**EXCERPTED TEXT**.
[Start of Attachment]

Sleeping Wide Awake


When I was sixteen I broke my right arm playing football. I was flipped in midair as I leaped to spoil a certain mark.

Complications meant I needed plates inserted. Then there was significant nerve damage – I couldn’t feel the lower half of my right hand, the ring finger, and small finger. I had to wear a brace around my hand that forced my fingers to flex when the rest of the hand flexed. Once I started feeling again, the brace bit excruciatingly into my right hand, particularly my palm. Well, that’s the way it felt thanks to the damage. I started wearing a fingerless glove – the genesis of wearing gloves. It was eleven months before my hand recovered, but it never healed fully.

It’s only when you face significant injury (or illness) that you learn how malleable the body is. Until then, you’re invulnerable – especially when you’re young. Recovery seems certain. We don’t understand our fragility because we have the fallible belief that we’ll always bounce back. We don’t confront our mortality until we’re forced to.

Since that broken arm, I’ve had (among other things) disc problems in my neck and lower back, digestive issues, and – the worst of them – a broken leg, courtesy of a car running me down at a crossing. That left me with breaks to both bones, a dislocated ankle, nerve damage (the bones hooked the nerve and wishboned), and then led to complications with something called Complex Regional Pain Syndrome – the area surrounding the injury misreports what’s going on.

[End of Attachment]

**TASK INSTRUCTIONS**.
Take the injury essay "Sleeping Wide Awake" further, picking up right after its last sentence.

**INFORMATION SUPPLIED**.
[Start of Attachment]

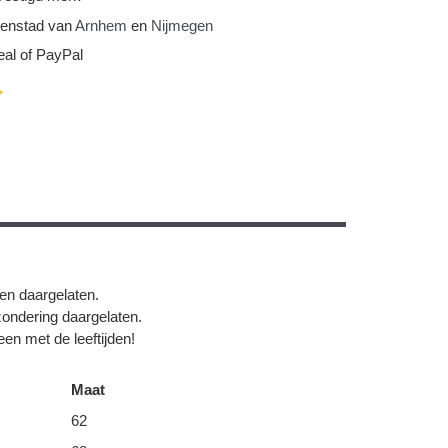
nnenstad van
Arnhem
en
Nijmegen
eal of PayPal
gen daargelaten.
zondering daargelaten.
en met de leeftijden!
Maat
62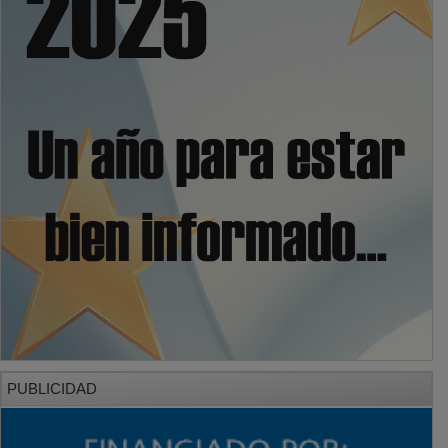
PUBLICIDAD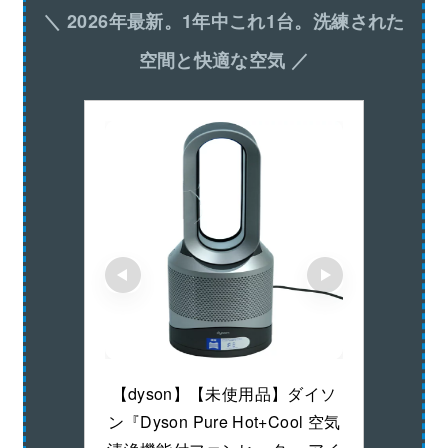
＼ 2026年最新。1年中これ1台。洗練された
空間と快適な空気 ／
【dyson】【未使用品】ダイソ
ン『Dyson Pure Hot+Cool 空気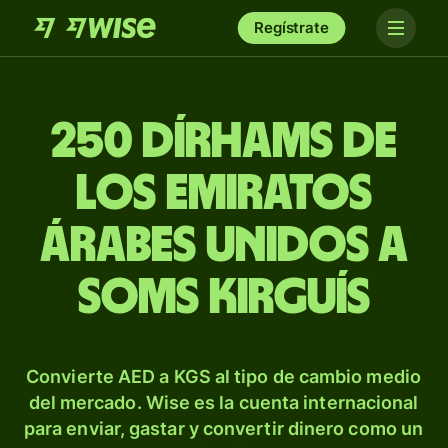
Regístrate
250 dírhams de
los Emiratos
Árabes Unidos a
soms kirguís
Convierte AED a KGS al tipo de cambio medio
del mercado. Wise es la cuenta internacional
para enviar, gastar y convertir dinero como un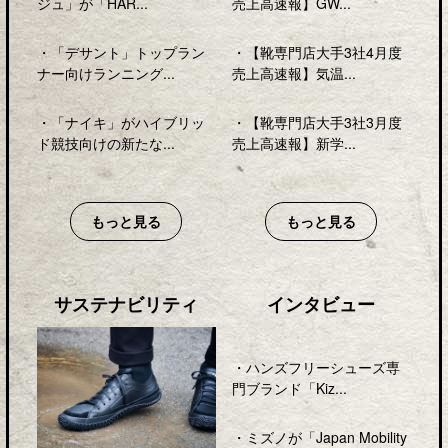
ジュ」が「HAR...
売上高速報】GW...
・
「デサント」トップラン
・
【靴専門店大手3社4月度
ナー向けランニング...
売上高速報】気温...
・
「ナイキ」がハイブリッ
・
【靴専門店大手3社3月度
ド競技向けの新たな...
売上高速報】新学...
もっと見る
もっと見る
サステナビリティ
インタビュー
・
ハンズフリーシューズ専
門ブランド「Kiz...
・
ミズノが「Japan Mobility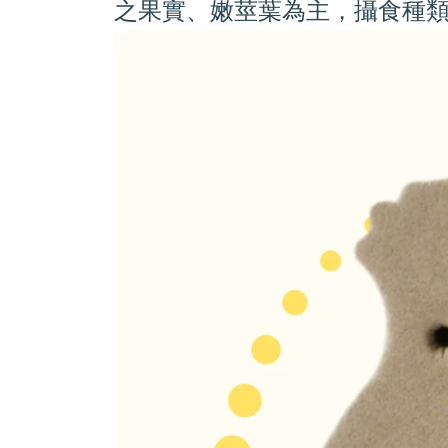
之果實、嫩莖葉為主，攝食種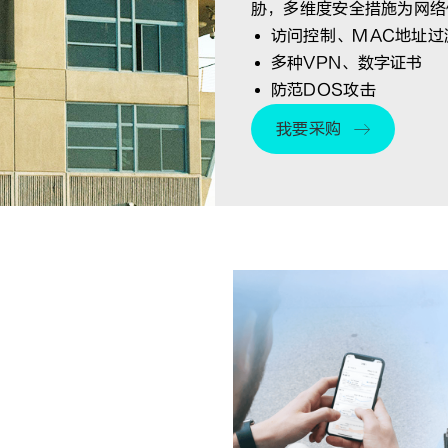
胁，多维度安全措施为网络
访问控制、MAC地址过
多种VPN、数字证书
防范DOS攻击
我要采购
。非IT人员可以轻松完成现
初始化配置和调试设备，节约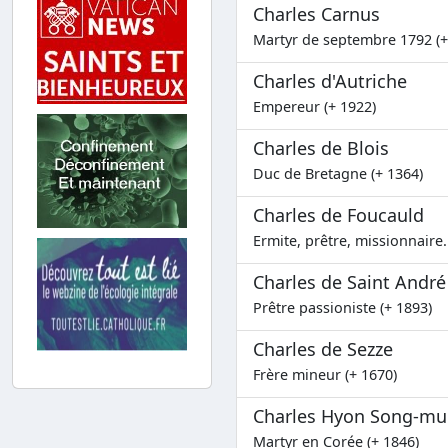
Charles Carnus
Martyr de septembre 1792 (+
Charles d'Autriche
Empereur (+ 1922)
Charles de Blois
Duc de Bretagne (+ 1364)
Charles de Foucauld
Ermite, prêtre, missionnaire..
Charles de Saint Andr
Prêtre passioniste (+ 1893)
Charles de Sezze
Frère mineur (+ 1670)
Charles Hyon Song-m
Martyr en Corée (+ 1846)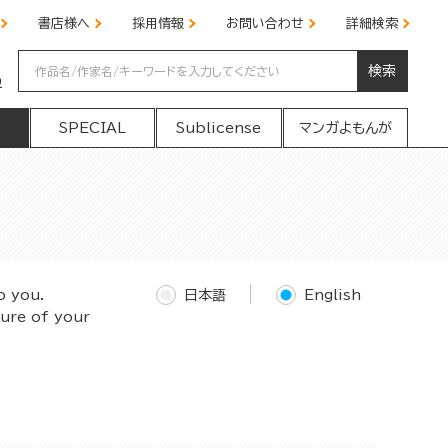
書店様へ
採用情報
お問い合わせ
詳細検索
検索
の
SPECIAL
Sublicense
マンガよもんが
o you.
日本語
English
ture of your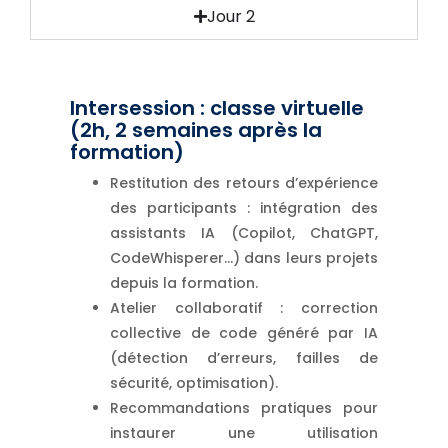
Jour 2
Intersession : classe virtuelle
(2h, 2 semaines après la
formation)
Restitution des retours d’expérience
des participants : intégration des
assistants IA (Copilot, ChatGPT,
CodeWhisperer…) dans leurs projets
depuis la formation.
Atelier collaboratif : correction
collective de code généré par IA
(détection d’erreurs, failles de
sécurité, optimisation).
Recommandations pratiques pour
instaurer une utilisation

[End of Attachment]

**OUTPUT BELOW**.
I can step on a vacuum cleaner cord and it feels like I’ve stepped on the blade of a knife. Sometimes, I’ll feel as if my toes have folded under my foot, or that my foot is pointing in a direction it’s not, or like there’s a wobbly hinge in the middle of my shin (about eight inches above where the break occurred, but where I imagine the whole leg would’ve flexed under the weight of the car) when I walk.

Other times, it’ll feel like somebody has jabbed my sole with a needle, or as if areas of my foot (particularly my big toe, which is seemingly the epicenter of all my issues) are burning – sometimes so badly I have to remove any pressure from area, even if the pressure is as little as wearing a sock.

The nerve damage never fully recovered, which means the top half of my foot is semi-numb, and the foot itself has clawed. That’s what aggravates me most. If you scrunch up your foot and hold it there, that’s how my foot’s felt for last twelve years. It bothers me that I can’t straighten it – that I can never release it. It upsets my OCD.

I hide most of this as best as I can, even though my foot hurts every time I put it down, and sometimes – usually after I’ve been walking or standing (standing’s worse, probably because it means my foot is constantly weight bearing) – it grows so tender and raw that I can hear it begging me to get off it.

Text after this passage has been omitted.